The Soviet Union was like this once, and it took a very long time to change. Solidarity to the people inside the country changing it was crucial, and assistance at the right time. Kendzior is willing to throw up her hands and let them rot, to prove a point. And you don't even have to conceive of things in terms of regimes and the opposition to understand that there are all kinds of ways people make a civic space, whether its taxi drivers who refuse to register or students who manage to travel abroad to study or religious believers studying in their homes hoping to avoid arrest. All of this life proceeds, without Kendzior's approval and without fitting into her theories.
And then this silly minimizing of terrorism and extremism, and claiming Hizb-ut-Tahir can even "ostensibly" be "civil society". Look, it's simple: a group that wants to establish a caliphate over the entire region, which would involve subduing many people who don't want one, can't really be described as "civic". We don't have to get goofy about NGOs overrated by the West to understand that in fact the capable state will eventually be made up of civil society and engagement in civil society; we have seen this come about in Eastern Europe and even Russia and it's not impossible to bring about in Central Asia. The tiny embattled group of people still publicly defending human rights in Uzbekistan *is* society. They represent more than their small numbers, starting with the people they help, and continuing among the people who admire them and tacitly support them. One doesn't have to exaggerate this phenomenon to validate it. There's no "abomination" in even a few people willing to make sacrifices for others and for principles. Rather than sneering, Kendzior should respect such people. One has the impression she hasn't travelled to the country recently.
Deal with authoritarian states on their own terms?

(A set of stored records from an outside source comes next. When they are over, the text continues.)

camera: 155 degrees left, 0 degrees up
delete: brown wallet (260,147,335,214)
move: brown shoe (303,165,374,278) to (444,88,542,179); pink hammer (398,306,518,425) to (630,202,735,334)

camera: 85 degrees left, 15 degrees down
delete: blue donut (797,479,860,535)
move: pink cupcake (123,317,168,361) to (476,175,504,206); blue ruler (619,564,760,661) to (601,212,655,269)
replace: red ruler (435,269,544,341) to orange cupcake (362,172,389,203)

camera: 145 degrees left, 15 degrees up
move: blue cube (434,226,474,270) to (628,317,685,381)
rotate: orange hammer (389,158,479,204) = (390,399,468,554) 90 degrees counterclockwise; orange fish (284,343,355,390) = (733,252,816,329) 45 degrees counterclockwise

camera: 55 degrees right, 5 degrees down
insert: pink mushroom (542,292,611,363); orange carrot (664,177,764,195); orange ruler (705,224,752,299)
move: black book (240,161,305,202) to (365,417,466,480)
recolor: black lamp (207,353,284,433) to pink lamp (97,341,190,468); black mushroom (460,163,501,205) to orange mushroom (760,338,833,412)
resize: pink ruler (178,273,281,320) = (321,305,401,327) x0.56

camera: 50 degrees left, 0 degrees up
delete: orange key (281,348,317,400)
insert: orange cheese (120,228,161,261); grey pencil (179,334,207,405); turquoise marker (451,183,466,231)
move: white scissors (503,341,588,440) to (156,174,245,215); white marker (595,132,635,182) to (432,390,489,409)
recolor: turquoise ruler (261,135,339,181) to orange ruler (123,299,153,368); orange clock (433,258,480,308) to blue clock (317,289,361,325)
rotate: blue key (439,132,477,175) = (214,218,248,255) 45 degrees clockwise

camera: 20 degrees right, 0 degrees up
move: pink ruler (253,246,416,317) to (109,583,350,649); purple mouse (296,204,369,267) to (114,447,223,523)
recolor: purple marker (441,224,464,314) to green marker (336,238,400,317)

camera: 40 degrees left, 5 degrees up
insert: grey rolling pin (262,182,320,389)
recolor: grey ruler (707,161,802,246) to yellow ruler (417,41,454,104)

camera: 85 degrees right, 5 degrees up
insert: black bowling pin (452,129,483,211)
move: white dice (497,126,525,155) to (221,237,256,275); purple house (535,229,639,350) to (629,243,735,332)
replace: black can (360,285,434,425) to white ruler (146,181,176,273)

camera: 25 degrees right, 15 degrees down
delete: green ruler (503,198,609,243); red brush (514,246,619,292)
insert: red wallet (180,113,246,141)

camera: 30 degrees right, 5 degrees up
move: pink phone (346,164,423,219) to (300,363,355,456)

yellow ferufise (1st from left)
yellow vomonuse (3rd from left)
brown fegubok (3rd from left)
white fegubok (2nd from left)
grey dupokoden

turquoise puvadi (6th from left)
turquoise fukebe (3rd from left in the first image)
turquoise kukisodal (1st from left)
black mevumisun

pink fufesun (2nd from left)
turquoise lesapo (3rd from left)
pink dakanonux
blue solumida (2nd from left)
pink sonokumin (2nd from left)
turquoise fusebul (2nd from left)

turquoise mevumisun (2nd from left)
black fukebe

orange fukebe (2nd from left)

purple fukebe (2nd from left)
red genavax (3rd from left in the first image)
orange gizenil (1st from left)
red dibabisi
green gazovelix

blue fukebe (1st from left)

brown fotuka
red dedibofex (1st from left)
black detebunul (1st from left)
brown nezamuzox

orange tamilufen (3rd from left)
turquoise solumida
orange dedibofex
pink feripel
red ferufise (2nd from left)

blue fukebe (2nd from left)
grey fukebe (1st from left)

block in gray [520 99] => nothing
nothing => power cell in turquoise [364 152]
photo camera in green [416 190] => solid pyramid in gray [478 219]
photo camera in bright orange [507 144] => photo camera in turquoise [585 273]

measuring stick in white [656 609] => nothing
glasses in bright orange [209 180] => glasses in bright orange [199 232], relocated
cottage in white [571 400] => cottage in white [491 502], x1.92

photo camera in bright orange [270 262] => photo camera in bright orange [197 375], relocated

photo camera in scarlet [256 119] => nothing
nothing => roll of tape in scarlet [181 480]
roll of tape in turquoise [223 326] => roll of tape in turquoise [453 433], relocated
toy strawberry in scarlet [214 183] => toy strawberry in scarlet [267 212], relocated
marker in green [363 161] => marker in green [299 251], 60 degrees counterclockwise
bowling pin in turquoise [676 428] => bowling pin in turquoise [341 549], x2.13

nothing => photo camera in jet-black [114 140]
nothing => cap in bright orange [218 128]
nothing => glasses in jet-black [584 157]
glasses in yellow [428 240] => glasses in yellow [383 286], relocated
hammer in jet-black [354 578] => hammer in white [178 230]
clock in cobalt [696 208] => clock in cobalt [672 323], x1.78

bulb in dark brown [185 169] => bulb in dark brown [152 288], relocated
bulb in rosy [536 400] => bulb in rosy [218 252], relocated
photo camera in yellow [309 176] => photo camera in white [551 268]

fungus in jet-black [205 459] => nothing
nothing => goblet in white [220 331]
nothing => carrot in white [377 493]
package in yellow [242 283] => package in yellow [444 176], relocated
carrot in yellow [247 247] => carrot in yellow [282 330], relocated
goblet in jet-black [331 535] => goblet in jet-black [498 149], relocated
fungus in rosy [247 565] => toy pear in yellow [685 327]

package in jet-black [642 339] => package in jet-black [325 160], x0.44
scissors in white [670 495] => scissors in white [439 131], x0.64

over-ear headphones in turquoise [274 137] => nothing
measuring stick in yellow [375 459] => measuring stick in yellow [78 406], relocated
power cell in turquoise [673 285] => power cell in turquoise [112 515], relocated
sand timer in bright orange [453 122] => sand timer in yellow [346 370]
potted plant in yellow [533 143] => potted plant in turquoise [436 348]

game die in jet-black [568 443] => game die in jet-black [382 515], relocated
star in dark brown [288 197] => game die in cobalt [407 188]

Why? Says who? The tyrants themselves? But they don't last. We are not required to legitimize them, and if we can do nothing else, we can do at least this much: not confer legitimacy on them by accepting this strange and dysfunctional theory promoted by Kendzior.
It doesn't matter if civil society is imperfect, if it is immature or extreme or Western dependent or Russian dependent or whatever it is she wants to say to knock it, and therefore inevitably carry water for the regimes. The point is that there are various forms that civic life takes, and people do carve out a space separate from the state, and always have in these countries, even in their darkest hours. We can help to expand it, and it need not be the discredited, corrupt thing Kendzior implies.
Here's a creepy concerted effort by Kendzior and the other contributors to Registan.net now to disavow and discredit and undermine any democracy program abroad. This is strange. Yeah, we get it that these programs are flawed and have their stupidities sometimes. But they are part of what does provide alternatives to the authoritarian regimes, and deserve to be improved, not scuttled.